Le drame des harkis revient devant la CEDH
Après avoir condamné la France pour traitements inhumains et dégradants infligés à sa minorité harkie par un arrêt Tamazount contre France le 4 avril 2024, la Cour européenne des droits de l'Homme va de nouveau se prononcer sur le comportement des autorités françaises envers les harkis exigeant une véritable réparation du drame enduré depuis la fin de la Guerre d'Algérie.

Le 30 avril 2026, la Cour européenne des droits de l'Homme rendra 5 arrêts contre la France. Le pays des droits de l'Homme sera-t-il une nouvelle fois condamné dans le dossier sensible du drame des harkis ?
Qui sont les requérants ? Un harki et quatre enfants de harkis ont saisi en 2022 et 2023 la Cour européenne des droits de l'homme pour dénoncer l'atteinte à leur droit à réparation par les autorités françaises qui opposent systématiquement la règle de la prescription quadriennale pour rejeter leur demande de réparation.
A travers ces cinq affaires, les juges de Strasbourg vont se prononcer sur l'éventuelle violation de la Convention européenne des droits de l'homme en usant de façon abusive de la règle de la prescription quadriennale pour éviter de réparer les victimes du drame des harkis. Pour les autorités françaises, et notamment le Conseil d'État, les victimes du drame des harkis devaient demander la réparation du drame des harkis à la fin des années soixante-dix, période où les autorités ont mis fin aux traitements inhumains et dégradants infligés à la dignité humaine des harkis et de leurs familles.

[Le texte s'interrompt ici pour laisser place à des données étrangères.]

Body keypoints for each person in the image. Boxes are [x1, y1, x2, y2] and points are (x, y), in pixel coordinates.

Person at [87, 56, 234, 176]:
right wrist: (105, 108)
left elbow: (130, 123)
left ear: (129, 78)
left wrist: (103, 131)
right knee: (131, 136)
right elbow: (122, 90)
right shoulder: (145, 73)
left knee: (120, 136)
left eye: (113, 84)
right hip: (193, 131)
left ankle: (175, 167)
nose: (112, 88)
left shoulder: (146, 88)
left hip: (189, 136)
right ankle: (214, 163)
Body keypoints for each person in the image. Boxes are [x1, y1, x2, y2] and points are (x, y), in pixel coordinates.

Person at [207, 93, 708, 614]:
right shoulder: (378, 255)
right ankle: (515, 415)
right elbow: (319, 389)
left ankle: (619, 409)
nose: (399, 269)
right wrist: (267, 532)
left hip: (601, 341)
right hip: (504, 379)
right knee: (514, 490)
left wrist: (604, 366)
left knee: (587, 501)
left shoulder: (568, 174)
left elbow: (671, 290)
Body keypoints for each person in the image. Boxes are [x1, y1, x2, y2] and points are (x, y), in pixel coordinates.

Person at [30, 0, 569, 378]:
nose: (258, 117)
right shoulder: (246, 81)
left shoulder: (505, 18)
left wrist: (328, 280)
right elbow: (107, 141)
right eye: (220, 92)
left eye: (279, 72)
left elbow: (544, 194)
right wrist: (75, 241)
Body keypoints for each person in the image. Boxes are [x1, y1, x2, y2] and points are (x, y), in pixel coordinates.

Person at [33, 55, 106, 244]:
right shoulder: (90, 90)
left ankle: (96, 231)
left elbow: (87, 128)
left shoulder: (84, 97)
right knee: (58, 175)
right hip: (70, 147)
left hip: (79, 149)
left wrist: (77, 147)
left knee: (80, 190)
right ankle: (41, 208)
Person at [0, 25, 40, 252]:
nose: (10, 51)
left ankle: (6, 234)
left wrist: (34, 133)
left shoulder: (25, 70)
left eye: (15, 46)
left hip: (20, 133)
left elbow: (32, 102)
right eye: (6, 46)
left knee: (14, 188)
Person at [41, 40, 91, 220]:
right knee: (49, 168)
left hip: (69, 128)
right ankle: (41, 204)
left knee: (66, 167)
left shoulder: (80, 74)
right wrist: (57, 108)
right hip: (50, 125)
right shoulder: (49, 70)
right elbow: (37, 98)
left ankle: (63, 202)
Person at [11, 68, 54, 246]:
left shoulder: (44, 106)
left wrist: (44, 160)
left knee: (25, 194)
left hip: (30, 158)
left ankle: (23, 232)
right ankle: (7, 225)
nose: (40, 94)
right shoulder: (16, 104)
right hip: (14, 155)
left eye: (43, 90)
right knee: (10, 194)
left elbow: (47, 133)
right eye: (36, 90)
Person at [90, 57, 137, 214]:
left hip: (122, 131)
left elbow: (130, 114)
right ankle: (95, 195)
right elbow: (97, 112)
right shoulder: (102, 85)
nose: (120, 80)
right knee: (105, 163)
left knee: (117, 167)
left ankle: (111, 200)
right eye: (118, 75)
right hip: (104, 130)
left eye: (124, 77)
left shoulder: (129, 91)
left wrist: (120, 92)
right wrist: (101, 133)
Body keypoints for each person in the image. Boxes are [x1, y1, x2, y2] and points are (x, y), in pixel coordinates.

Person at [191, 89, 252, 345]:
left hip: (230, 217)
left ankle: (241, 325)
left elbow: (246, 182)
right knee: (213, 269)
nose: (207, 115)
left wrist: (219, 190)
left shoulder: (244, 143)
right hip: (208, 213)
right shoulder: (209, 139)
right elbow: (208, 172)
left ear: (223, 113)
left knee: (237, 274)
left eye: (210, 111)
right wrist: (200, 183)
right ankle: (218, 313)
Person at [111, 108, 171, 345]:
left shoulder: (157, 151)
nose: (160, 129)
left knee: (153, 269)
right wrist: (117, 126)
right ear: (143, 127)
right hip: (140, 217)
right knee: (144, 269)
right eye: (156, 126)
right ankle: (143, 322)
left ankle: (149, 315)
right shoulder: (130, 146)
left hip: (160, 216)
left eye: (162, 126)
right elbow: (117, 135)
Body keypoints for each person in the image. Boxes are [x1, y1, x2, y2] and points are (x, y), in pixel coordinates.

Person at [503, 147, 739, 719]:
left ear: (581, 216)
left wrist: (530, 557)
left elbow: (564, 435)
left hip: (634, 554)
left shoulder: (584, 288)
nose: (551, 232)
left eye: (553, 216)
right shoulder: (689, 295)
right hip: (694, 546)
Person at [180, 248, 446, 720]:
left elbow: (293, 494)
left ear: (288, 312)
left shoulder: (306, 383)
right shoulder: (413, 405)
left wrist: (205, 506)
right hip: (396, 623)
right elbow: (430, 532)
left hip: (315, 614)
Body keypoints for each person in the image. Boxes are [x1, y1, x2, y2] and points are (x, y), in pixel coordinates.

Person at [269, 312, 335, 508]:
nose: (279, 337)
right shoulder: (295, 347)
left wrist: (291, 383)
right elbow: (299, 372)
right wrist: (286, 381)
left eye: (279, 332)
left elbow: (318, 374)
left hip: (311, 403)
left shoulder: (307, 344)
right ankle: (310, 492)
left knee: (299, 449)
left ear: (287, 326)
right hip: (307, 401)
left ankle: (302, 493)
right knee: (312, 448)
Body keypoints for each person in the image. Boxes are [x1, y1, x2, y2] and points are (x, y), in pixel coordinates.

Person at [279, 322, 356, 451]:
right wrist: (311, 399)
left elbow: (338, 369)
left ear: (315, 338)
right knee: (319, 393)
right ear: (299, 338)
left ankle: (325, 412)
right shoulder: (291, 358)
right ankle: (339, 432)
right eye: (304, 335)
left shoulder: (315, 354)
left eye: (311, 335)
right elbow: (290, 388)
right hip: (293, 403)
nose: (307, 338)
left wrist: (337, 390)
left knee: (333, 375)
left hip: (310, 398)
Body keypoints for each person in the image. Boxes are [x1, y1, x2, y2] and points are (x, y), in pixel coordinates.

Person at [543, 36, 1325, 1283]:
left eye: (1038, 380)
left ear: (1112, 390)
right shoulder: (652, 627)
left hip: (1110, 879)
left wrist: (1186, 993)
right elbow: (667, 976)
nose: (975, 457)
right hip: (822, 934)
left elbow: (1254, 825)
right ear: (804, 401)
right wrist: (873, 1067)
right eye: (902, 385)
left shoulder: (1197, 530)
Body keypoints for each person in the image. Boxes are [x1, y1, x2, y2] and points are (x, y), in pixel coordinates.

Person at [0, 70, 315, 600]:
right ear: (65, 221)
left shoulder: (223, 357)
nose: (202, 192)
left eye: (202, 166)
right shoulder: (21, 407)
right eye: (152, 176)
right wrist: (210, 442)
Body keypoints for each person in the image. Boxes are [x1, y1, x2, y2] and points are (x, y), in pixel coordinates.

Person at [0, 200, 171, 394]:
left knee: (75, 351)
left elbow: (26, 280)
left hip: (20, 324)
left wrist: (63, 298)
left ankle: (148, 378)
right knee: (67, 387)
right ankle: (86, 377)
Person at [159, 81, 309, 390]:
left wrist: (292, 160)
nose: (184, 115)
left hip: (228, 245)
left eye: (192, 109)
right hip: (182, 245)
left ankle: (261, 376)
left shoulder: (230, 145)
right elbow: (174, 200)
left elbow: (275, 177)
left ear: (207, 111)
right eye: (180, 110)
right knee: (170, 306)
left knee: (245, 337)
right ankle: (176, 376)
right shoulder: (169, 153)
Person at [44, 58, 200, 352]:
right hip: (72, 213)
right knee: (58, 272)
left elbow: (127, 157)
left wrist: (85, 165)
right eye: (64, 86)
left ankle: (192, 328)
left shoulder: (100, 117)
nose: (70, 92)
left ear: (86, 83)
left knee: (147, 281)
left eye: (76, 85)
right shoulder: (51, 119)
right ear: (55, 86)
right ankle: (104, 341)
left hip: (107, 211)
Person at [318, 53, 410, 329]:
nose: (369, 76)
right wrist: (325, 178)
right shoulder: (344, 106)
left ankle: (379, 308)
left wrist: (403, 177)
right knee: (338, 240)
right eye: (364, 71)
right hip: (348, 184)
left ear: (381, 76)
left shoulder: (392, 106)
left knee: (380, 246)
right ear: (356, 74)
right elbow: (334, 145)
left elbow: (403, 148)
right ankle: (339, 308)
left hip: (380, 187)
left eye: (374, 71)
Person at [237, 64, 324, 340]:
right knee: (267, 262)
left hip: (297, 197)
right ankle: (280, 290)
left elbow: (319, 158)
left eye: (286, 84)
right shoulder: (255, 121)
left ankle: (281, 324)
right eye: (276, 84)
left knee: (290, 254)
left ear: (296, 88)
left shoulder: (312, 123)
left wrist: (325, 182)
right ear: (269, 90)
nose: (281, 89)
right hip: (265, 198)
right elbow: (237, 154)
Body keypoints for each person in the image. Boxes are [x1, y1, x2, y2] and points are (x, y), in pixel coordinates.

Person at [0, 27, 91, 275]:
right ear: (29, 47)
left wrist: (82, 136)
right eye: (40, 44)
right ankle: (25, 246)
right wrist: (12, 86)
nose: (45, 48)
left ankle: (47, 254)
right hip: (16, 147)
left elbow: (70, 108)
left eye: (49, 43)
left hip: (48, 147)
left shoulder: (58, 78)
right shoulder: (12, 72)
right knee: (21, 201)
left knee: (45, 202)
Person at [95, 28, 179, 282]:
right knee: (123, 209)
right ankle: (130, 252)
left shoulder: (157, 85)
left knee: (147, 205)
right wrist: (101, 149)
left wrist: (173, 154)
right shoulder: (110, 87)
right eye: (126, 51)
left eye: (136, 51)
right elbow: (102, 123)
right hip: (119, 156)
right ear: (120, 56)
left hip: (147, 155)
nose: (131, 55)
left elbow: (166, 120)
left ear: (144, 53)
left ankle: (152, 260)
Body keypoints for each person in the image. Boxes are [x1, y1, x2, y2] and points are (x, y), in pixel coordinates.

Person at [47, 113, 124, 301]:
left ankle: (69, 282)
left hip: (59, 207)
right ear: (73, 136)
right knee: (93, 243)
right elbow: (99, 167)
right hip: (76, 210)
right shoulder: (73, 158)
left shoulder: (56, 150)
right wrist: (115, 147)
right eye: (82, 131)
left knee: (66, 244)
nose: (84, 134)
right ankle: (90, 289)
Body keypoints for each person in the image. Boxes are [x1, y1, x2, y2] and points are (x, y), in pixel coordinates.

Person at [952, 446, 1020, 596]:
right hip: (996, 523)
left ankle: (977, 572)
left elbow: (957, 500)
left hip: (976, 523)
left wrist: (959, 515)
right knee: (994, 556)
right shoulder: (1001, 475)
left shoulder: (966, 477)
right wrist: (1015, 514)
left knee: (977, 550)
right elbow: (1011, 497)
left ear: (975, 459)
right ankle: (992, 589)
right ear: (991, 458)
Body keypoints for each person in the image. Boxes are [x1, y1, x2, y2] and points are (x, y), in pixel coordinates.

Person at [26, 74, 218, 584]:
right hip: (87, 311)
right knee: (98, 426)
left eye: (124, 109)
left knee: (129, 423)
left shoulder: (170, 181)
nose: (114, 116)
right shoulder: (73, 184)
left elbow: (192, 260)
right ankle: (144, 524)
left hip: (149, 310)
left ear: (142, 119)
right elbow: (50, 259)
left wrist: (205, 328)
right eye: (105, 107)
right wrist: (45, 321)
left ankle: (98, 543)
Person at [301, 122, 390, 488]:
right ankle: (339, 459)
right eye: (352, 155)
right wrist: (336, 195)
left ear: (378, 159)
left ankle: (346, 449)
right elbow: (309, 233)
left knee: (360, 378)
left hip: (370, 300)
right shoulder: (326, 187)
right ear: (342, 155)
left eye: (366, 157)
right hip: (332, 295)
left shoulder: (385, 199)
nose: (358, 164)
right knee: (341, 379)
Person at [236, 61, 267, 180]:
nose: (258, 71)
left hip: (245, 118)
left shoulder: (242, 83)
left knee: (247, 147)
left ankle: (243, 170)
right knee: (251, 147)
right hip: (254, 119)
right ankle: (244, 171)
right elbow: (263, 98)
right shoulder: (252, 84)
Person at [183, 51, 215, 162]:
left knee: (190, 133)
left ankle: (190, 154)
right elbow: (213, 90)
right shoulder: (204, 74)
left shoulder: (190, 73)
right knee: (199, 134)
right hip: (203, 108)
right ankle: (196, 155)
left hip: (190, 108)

Si la Cour européenne des droits de l'Homme condamne comme contraire à la Convention européenne des droits de l'Homme ce recours abusif à la prescription quadriennale par les autorités françaises, l'humiliante forfaitisation de la réparation limitée à quelques milliers d'euros de la loi du 23 février 2022 tombera. Le Gouvernement français n'aura alors pas d'autre alternative que de remettre à plat le droit à réparation du drame des harkis.
Dans l'immédiat, depuis la réception de l'avis de décision notifié par le greffe de la Cour, les cinq requérants attendent le 30 avril 2026. Ce jour-là, les juges de Strasbourg donneront lecture des cinq arrêts et diront si la France est une nouvelle fois condamnée pour son action dans le drame des harkis.